_Given records_:
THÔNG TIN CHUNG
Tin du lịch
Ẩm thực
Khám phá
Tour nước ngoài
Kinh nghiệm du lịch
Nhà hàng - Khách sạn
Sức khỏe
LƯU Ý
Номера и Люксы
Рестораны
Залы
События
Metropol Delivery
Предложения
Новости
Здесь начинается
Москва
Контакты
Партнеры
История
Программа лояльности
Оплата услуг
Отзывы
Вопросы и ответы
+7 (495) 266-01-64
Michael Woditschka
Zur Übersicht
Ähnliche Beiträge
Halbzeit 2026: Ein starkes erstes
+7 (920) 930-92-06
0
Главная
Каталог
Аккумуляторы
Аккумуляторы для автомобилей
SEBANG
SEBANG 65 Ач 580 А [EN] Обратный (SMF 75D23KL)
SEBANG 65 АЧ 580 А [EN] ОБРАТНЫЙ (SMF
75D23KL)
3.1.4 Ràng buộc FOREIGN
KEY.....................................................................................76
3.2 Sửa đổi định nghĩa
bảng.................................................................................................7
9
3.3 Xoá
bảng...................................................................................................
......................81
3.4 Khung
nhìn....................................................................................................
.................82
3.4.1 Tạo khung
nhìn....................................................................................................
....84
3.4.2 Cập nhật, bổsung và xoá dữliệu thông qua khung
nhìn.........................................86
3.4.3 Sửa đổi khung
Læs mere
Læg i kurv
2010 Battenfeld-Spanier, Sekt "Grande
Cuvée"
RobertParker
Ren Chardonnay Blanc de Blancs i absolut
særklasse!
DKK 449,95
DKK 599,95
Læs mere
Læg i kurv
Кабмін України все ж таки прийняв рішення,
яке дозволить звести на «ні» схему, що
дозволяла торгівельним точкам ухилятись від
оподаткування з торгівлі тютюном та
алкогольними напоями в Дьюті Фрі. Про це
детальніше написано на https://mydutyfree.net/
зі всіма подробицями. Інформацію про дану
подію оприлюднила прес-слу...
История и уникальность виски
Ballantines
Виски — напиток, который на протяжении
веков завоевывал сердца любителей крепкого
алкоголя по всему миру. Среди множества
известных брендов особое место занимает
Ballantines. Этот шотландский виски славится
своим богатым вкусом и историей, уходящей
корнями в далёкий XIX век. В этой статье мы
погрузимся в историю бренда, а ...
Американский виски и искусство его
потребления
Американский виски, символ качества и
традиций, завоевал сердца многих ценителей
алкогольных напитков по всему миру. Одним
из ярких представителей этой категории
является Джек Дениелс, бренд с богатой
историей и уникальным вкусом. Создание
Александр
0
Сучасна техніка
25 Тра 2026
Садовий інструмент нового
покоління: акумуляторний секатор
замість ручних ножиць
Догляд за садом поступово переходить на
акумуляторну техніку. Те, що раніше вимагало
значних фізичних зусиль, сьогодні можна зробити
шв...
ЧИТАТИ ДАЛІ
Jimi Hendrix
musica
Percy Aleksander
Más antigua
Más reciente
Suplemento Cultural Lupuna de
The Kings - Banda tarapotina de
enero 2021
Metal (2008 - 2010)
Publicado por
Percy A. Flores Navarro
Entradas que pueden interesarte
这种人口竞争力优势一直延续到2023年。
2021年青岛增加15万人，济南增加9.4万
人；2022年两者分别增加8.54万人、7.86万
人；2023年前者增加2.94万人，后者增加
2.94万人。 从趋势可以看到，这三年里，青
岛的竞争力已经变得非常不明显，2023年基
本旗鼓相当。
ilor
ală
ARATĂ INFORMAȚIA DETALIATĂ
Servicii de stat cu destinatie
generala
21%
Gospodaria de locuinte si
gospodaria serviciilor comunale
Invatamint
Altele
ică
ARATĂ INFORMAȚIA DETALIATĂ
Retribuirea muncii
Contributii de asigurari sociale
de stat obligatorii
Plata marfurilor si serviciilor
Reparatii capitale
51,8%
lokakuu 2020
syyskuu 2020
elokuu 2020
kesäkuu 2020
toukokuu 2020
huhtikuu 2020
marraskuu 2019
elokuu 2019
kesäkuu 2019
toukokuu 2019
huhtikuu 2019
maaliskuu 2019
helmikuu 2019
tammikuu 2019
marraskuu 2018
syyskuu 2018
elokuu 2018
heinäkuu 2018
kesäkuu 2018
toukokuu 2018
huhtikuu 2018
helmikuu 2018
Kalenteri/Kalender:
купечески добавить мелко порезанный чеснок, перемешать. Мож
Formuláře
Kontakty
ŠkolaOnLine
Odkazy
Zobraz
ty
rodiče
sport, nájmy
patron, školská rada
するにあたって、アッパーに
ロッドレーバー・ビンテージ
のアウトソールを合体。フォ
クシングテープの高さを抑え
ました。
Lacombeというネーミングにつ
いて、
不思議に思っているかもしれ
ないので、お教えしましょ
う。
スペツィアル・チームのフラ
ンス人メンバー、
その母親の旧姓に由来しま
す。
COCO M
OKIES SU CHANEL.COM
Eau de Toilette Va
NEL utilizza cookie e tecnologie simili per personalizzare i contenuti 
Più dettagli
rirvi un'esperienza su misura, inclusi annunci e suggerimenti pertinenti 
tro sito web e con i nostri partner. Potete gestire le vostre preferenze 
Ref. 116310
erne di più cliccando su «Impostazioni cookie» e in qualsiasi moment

_Task instructions_:
Having read the entries, repeat them all exactly.

_Answer to this problem_:
THÔNG TIN CHUNG
Tin du lịch
Ẩm thực
Khám phá
Tour nước ngoài
Kinh nghiệm du lịch
Nhà hàng - Khách sạn
Sức khỏe
LƯU Ý
Номера и Люксы
Рестораны
Залы
События
Metropol Delivery
Предложения
Новости
Здесь начинается
Москва
Контакты
Партнеры
История
Программа лояльности
Оплата услуг
Отзывы
Вопросы и ответы
+7 (495) 266-01-64
Michael Woditschka
Zur Übersicht
Ähnliche Beiträge
Halbzeit 2026: Ein starkes erstes
+7 (920) 930-92-06
0
Главная
Каталог
Аккумуляторы
Аккумуляторы для автомобилей
SEBANG
SEBANG 65 Ач 580 А [EN] Обратный (SMF 75D23KL)
SEBANG 65 АЧ 580 А [EN] ОБРАТНЫЙ (SMF
75D23KL)
3.1.4 Ràng buộc FOREIGN
KEY.....................................................................................76
3.2 Sửa đổi định nghĩa
bảng.................................................................................................7
9
3.3 Xoá
bảng...................................................................................................
......................81
3.4 Khung
nhìn....................................................................................................
.................82
3.4.1 Tạo khung
nhìn....................................................................................................
....84
3.4.2 Cập nhật, bổsung và xoá dữliệu thông qua khung
nhìn.........................................86
3.4.3 Sửa đổi khung
Læs mere
Læg i kurv
2010 Battenfeld-Spanier, Sekt "Grande
Cuvée"
RobertParker
Ren Chardonnay Blanc de Blancs i absolut
særklasse!
DKK 449,95
DKK 599,95
Læs mere
Læg i kurv
Кабмін України все ж таки прийняв рішення,
яке дозволить звести на «ні» схему, що
дозволяла торгівельним точкам ухилятись від
оподаткування з торгівлі тютюном та
алкогольними напоями в Дьюті Фрі. Про це
детальніше написано на https://mydutyfree.net/
зі всіма подробицями. Інформацію про дану
подію оприлюднила прес-слу...
История и уникальность виски
Ballantines
Виски — напиток, который на протяжении
веков завоевывал сердца любителей крепкого
алкоголя по всему миру. Среди множества
известных брендов особое место занимает
Ballantines. Этот шотландский виски славится
своим богатым вкусом и историей, уходящей
корнями в далёкий XIX век. В этой статье мы
погрузимся в историю бренда, а ...
Американский виски и искусство его
потребления
Американский виски, символ качества и
традиций, завоевал сердца многих ценителей
алкогольных напитков по всему миру. Одним
из ярких представителей этой категории
является Джек Дениелс, бренд с богатой
историей и уникальным вкусом. Создание
Александр
0
Сучасна техніка
25 Тра 2026
Садовий інструмент нового
покоління: акумуляторний секатор
замість ручних ножиць
Догляд за садом поступово переходить на
акумуляторну техніку. Те, що раніше вимагало
значних фізичних зусиль, сьогодні можна зробити
шв...
ЧИТАТИ ДАЛІ
Jimi Hendrix
musica
Percy Aleksander
Más antigua
Más reciente
Suplemento Cultural Lupuna de
The Kings - Banda tarapotina de
enero 2021
Metal (2008 - 2010)
Publicado por
Percy A. Flores Navarro
Entradas que pueden interesarte
这种人口竞争力优势一直延续到2023年。
2021年青岛增加15万人，济南增加9.4万
人；2022年两者分别增加8.54万人、7.86万
人；2023年前者增加2.94万人，后者增加
2.94万人。 从趋势可以看到，这三年里，青
岛的竞争力已经变得非常不明显，2023年基
本旗鼓相当。
ilor
ală
ARATĂ INFORMAȚIA DETALIATĂ
Servicii de stat cu destinatie
generala
21%
Gospodaria de locuinte si
gospodaria serviciilor comunale
Invatamint
Altele
ică
ARATĂ INFORMAȚIA DETALIATĂ
Retribuirea muncii
Contributii de asigurari sociale
de stat obligatorii
Plata marfurilor si serviciilor
Reparatii capitale
51,8%
lokakuu 2020
syyskuu 2020
elokuu 2020
kesäkuu 2020
toukokuu 2020
huhtikuu 2020
marraskuu 2019
elokuu 2019
kesäkuu 2019
toukokuu 2019
huhtikuu 2019
maaliskuu 2019
helmikuu 2019
tammikuu 2019
marraskuu 2018
syyskuu 2018
elokuu 2018
heinäkuu 2018
kesäkuu 2018
toukokuu 2018
huhtikuu 2018
helmikuu 2018
Kalenteri/Kalender:
купечески добавить мелко порезанный чеснок, перемешать. Мож
Formuláře
Kontakty
ŠkolaOnLine
Odkazy
Zobraz
ty
rodiče
sport, nájmy
patron, školská rada
するにあたって、アッパーに
ロッドレーバー・ビンテージ
のアウトソールを合体。フォ
クシングテープの高さを抑え
ました。
Lacombeというネーミングにつ
いて、
不思議に思っているかもしれ
ないので、お教えしましょ
う。
スペツィアル・チームのフラ
ンス人メンバー、
その母親の旧姓に由来しま
す。
COCO M
OKIES SU CHANEL.COM
Eau de Toilette Va
NEL utilizza cookie e tecnologie simili per personalizzare i contenuti 
Più dettagli
rirvi un'esperienza su misura, inclusi annunci e suggerimenti pertinenti 
tro sito web e con i nostri partner. Potete gestire le vostre preferenze 
Ref. 116310
erne di più cliccando su «Impostazioni cookie» e in qualsiasi moment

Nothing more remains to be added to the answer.